* **EXERCISE DESCRIPTION**: Stop after the line with "Vielzahl von Geräten"; until then, please copy every line of the records word for word from the first.

(Saved data entries)
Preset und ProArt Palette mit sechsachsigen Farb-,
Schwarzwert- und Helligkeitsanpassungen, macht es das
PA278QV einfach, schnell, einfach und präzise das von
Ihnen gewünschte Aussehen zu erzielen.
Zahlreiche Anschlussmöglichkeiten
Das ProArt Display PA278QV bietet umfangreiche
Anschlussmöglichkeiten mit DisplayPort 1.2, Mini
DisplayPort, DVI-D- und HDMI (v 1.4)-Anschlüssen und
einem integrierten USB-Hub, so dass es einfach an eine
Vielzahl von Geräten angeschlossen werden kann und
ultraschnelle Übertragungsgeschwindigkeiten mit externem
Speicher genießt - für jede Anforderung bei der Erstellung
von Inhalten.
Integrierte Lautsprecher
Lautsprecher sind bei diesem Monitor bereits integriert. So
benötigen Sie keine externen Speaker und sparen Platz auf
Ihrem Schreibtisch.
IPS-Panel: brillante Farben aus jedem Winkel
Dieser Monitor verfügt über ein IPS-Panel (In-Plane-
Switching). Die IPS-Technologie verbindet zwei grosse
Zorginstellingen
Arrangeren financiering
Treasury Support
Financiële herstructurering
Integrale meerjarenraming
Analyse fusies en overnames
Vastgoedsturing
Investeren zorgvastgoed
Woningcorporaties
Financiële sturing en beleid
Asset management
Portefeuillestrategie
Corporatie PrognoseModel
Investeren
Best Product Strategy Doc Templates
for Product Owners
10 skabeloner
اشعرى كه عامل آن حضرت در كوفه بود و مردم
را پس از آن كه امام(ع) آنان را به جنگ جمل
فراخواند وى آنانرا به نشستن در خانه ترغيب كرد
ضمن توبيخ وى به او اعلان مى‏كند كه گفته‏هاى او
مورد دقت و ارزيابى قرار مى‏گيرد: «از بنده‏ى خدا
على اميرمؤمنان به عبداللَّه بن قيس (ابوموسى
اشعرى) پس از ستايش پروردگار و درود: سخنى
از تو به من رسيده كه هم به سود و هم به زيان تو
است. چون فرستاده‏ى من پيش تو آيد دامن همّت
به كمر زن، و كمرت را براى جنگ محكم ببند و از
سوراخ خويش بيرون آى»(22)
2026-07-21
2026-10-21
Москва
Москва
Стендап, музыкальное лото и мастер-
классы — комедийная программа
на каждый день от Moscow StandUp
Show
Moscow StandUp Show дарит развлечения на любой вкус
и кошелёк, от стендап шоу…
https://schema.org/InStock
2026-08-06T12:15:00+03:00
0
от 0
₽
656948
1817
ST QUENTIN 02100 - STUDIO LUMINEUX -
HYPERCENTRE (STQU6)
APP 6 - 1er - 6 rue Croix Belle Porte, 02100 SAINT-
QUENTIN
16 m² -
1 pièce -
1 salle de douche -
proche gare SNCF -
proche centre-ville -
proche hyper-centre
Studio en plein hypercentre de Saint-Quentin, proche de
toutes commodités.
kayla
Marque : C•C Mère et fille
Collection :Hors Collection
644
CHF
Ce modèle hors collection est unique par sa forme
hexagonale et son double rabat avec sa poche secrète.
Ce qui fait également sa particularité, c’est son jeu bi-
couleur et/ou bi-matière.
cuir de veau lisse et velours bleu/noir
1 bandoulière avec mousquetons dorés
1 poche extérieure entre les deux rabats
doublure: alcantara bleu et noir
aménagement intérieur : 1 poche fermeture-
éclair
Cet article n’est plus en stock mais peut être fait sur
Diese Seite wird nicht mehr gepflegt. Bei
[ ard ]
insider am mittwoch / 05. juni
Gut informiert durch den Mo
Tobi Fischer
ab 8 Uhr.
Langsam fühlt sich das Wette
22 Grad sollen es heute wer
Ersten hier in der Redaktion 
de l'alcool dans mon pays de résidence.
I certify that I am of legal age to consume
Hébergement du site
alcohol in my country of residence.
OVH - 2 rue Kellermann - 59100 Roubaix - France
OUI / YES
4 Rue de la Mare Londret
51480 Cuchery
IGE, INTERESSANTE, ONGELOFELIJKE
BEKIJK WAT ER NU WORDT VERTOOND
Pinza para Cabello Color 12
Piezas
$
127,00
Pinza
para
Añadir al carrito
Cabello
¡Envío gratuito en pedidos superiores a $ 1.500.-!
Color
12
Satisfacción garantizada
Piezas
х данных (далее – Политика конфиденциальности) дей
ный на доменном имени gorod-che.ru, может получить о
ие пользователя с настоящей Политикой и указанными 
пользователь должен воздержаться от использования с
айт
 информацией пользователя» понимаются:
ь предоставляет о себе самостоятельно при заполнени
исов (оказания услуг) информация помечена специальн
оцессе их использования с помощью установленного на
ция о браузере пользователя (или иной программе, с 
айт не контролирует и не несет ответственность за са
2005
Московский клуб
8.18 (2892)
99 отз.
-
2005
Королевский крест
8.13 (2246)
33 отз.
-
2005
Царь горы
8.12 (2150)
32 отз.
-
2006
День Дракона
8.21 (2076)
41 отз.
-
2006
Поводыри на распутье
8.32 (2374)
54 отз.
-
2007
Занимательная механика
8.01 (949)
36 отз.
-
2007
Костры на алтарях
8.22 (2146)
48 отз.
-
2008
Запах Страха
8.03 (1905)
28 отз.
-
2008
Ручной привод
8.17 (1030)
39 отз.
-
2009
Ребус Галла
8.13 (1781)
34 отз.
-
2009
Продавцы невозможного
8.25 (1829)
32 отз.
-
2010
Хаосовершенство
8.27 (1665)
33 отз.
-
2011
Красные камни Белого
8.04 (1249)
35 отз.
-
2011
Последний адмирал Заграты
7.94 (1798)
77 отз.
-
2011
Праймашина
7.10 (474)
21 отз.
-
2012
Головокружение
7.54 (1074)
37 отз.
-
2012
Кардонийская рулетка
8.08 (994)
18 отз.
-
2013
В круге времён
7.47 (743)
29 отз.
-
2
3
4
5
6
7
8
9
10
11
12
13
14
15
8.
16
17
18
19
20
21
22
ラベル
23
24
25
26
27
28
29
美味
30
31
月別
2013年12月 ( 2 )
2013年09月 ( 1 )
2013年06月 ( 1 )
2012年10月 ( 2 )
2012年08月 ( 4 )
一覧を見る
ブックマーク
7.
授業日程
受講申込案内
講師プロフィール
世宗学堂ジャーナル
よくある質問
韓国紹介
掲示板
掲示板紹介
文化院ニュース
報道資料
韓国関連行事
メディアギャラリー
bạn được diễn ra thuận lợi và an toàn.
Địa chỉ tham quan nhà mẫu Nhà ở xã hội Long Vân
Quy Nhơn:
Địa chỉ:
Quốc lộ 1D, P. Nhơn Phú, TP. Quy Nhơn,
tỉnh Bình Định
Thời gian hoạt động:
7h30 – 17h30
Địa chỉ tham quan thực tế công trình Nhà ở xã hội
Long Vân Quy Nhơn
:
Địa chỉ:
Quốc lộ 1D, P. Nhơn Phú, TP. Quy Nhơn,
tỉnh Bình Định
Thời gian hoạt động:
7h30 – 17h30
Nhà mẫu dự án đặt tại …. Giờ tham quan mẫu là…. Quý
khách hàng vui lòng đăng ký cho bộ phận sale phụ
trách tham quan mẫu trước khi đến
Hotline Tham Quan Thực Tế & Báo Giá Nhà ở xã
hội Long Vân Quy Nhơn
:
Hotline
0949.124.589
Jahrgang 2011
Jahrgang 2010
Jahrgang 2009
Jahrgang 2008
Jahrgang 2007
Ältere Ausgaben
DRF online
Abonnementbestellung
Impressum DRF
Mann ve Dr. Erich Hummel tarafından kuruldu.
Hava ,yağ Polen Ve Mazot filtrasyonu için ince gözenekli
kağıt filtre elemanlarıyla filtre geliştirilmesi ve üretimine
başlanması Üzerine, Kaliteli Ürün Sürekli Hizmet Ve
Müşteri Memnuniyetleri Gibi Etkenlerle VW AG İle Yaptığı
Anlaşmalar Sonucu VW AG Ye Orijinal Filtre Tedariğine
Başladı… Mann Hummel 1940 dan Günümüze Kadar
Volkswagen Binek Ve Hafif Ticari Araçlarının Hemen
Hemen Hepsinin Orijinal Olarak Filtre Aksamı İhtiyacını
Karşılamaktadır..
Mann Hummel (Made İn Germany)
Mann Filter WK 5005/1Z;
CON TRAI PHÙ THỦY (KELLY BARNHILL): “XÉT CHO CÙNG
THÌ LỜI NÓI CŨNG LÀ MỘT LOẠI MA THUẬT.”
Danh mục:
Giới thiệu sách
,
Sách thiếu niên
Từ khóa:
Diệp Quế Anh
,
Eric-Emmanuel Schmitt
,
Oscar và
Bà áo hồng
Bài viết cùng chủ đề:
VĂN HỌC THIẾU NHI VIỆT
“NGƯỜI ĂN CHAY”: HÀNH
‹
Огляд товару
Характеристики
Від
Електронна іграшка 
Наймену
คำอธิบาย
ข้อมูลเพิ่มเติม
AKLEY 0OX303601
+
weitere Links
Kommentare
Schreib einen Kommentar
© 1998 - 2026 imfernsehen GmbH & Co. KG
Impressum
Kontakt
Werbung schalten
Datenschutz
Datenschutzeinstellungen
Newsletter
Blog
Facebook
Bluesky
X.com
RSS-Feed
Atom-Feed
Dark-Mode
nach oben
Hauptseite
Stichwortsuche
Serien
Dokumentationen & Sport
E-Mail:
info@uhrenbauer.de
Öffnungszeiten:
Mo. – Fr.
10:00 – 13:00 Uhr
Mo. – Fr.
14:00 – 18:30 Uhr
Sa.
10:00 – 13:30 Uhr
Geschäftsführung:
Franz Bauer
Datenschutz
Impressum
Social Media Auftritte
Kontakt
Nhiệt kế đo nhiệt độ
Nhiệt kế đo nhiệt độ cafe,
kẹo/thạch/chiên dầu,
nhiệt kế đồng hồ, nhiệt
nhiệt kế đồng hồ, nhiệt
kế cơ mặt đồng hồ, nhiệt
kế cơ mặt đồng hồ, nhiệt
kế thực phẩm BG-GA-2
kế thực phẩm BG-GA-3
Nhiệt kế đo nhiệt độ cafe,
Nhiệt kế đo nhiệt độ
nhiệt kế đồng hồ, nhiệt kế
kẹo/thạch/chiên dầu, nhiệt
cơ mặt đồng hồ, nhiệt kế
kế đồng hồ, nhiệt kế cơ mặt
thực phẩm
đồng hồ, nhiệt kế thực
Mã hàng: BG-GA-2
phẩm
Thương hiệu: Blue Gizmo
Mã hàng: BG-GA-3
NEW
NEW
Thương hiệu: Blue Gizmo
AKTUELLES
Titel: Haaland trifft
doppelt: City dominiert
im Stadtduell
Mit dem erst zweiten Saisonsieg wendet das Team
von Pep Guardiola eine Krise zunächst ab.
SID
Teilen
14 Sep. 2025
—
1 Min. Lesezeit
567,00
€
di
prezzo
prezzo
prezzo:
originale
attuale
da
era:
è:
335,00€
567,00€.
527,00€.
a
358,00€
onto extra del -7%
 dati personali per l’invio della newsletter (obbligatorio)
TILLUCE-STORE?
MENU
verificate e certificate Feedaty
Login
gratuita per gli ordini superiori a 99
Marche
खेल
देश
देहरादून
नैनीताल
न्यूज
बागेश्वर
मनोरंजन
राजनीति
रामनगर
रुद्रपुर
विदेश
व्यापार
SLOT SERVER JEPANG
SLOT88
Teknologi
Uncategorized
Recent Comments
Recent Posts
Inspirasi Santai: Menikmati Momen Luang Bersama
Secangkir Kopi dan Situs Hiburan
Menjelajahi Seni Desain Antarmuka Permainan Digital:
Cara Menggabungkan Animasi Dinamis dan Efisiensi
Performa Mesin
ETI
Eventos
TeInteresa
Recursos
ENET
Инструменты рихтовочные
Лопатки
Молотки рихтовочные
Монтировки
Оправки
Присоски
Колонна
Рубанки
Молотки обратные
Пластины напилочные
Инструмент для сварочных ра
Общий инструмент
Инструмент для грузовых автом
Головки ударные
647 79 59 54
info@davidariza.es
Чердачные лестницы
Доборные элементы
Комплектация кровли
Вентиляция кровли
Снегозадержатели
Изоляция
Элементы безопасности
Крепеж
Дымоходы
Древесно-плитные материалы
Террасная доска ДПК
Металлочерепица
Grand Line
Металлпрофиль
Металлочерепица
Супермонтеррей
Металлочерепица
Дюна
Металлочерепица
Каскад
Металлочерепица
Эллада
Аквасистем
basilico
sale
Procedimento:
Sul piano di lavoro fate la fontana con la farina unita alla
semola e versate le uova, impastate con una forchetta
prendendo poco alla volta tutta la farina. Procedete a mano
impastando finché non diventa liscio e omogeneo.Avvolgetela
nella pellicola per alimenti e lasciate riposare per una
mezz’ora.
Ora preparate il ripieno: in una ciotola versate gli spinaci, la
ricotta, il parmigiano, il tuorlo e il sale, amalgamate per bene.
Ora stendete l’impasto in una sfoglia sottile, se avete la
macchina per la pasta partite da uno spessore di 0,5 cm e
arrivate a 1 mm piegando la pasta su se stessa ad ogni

* **SOLVED PROBLEM**:
Preset und ProArt Palette mit sechsachsigen Farb-,
Schwarzwert- und Helligkeitsanpassungen, macht es das
PA278QV einfach, schnell, einfach und präzise das von
Ihnen gewünschte Aussehen zu erzielen.
Zahlreiche Anschlussmöglichkeiten
Das ProArt Display PA278QV bietet umfangreiche
Anschlussmöglichkeiten mit DisplayPort 1.2, Mini
DisplayPort, DVI-D- und HDMI (v 1.4)-Anschlüssen und
einem integrierten USB-Hub, so dass es einfach an eine
Vielzahl von Geräten angeschlossen werden kann und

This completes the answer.